### Exercise details
Output nothing but the lines from the first line of the entries to the line with "- Transaction audit trails", inclusive, exactly as they read.

Stored data
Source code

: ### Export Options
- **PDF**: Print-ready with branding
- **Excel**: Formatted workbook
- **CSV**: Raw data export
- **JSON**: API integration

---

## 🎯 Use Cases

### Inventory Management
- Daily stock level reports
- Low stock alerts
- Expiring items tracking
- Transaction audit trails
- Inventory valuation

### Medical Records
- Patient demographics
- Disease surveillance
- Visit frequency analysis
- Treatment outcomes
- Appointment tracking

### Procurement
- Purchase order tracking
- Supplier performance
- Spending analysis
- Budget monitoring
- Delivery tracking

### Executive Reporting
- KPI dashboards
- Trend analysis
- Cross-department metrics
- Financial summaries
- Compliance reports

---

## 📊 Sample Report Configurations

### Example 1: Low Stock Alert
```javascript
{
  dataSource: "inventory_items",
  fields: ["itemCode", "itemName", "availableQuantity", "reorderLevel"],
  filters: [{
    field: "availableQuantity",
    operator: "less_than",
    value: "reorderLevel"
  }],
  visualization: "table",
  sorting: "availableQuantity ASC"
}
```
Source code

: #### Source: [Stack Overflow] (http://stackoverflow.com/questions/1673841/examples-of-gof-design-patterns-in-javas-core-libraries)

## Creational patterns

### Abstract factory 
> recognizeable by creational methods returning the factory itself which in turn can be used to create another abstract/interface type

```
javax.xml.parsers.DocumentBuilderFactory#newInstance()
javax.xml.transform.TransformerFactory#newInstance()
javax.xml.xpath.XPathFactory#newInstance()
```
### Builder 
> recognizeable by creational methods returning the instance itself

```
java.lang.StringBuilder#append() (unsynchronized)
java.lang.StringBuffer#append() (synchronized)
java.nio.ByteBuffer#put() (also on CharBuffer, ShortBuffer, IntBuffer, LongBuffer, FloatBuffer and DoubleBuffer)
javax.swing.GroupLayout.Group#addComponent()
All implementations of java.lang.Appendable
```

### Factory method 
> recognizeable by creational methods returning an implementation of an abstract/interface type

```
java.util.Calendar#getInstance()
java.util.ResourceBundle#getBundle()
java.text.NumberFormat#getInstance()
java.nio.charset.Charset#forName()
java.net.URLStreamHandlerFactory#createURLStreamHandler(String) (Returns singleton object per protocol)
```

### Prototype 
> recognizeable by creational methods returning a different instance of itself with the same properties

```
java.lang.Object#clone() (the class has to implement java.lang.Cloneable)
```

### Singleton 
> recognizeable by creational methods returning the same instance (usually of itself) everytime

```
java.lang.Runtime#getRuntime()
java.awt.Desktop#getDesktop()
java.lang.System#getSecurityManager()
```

### Exercise response
Source code

: ### Export Options
- **PDF**: Print-ready with branding
- **Excel**: Formatted workbook
- **CSV**: Raw data export
- **JSON**: API integration

---

## 🎯 Use Cases

### Inventory Management
- Daily stock level reports
- Low stock alerts
- Expiring items tracking
- Transaction audit trails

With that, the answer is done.